What you should do: Emit only the lines from the line containing "left knee: (51, 205)" through the last line of the entries, unchanged.
===== Input material
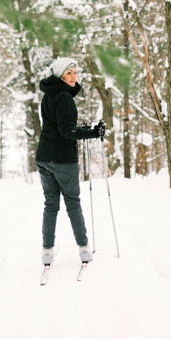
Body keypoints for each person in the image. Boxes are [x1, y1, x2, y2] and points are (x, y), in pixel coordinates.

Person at [35, 56, 105, 266]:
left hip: (44, 158)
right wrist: (93, 132)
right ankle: (84, 250)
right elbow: (66, 132)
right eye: (69, 73)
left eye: (75, 72)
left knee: (51, 205)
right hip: (63, 160)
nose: (74, 77)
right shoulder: (64, 97)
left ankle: (47, 252)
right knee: (73, 204)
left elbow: (58, 127)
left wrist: (82, 130)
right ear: (60, 76)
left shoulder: (48, 96)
==========
Answer to this exercise:
left knee: (51, 205)
right hip: (63, 160)
nose: (74, 77)
right shoulder: (64, 97)
left ankle: (47, 252)
right knee: (73, 204)
left elbow: (58, 127)
left wrist: (82, 130)
right ear: (60, 76)
left shoulder: (48, 96)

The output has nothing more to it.